Behavioural reality becomes relative to disciplinary worldview.

12. The Psychextric Critique

Under psychextrics, the central failure of modern Behavioural science is not lack of intelligence. It is lack of structural unification.

The disciplines fragmented behaviour because they inherited worldview-centric interpretative methods rather than biologically grounded cephalic organisation.

  • Psychology inherited introspection.
  • Psychiatry inherited syndromic medicine.
  • Psychoanalysis inherited symbolic interpretation.
  • Cognitive science inherited computational abstraction.

None unified behaviour structurally through cephalic governance itself.

13. Psychextrics and the Reconstruction of Behaviour

Psychextrics therefore attempts to reconstruct behaviour through:

  • cephalic labour,
  • gateway architecture,
  • signal integration,
  • contextual weighting,
  • behavioural latency,
  • memory indexing,
  • and distributed governance systems.

Under this framework emotion, cognition, memory, consciousness, instinct, trauma, and personality,
are not separate territories competing for ownership. They are outputs of interacting cephalic systems participating within one integrated behavioural architecture.
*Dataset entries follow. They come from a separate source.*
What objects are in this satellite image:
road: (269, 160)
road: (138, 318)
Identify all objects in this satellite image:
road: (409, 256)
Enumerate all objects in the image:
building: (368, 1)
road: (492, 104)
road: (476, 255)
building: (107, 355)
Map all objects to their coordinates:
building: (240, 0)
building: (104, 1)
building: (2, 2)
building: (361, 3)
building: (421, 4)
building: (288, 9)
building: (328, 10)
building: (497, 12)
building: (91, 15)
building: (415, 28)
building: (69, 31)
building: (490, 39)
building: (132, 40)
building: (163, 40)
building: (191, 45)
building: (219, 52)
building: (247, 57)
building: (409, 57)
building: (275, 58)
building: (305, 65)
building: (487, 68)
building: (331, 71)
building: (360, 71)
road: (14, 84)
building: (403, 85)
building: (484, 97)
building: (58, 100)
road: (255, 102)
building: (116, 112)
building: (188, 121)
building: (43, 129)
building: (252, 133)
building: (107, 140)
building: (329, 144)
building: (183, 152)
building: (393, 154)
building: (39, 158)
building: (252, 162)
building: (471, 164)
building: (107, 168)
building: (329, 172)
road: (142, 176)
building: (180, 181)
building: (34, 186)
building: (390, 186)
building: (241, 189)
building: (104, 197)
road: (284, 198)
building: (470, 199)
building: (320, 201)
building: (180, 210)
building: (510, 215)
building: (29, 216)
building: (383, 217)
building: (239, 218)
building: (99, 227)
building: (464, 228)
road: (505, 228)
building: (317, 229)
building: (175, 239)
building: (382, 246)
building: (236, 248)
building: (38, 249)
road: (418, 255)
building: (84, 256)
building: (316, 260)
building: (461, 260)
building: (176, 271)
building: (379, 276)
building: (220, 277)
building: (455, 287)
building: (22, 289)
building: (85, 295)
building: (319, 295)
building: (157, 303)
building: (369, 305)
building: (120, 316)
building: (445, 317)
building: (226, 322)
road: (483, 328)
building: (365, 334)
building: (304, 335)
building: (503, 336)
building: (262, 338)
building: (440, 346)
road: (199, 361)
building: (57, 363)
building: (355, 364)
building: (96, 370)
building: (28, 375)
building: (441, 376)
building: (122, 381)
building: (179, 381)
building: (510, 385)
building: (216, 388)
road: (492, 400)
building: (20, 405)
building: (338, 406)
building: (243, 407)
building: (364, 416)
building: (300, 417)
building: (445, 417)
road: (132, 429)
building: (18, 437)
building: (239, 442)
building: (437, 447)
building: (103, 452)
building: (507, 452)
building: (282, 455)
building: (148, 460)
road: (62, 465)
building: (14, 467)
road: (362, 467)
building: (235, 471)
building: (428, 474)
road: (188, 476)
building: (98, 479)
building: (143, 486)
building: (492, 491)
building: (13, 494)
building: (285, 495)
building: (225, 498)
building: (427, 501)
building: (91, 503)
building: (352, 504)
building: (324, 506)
The organism becomes structurally unified again.

Conclusion: The End of Behavioural Tribalism

The great irony of modern Behavioural science is this:

The more disciplines specialised, the less unified behaviour became.

Each discipline assumed legitimacy by competing against the others.

  • Psychologists battled psychiatrists.
  • Psychiatrists battled neuroscientists.
  • Neuroscientists bypassed psychology.
  • Psychoanalysis fought to preserve symbolic meaning.

And beneath all of them, the organism itself remained structurally fragmented.

Psychextrics argues that the future of Behavioural science does not lie in winning these territorial wars. Ọmọ́làjà says: “It lies in ending them.”

Because the brain was never divided into academic kingdoms. Only Behavioural science was. And Psychextrics emerge to end this war.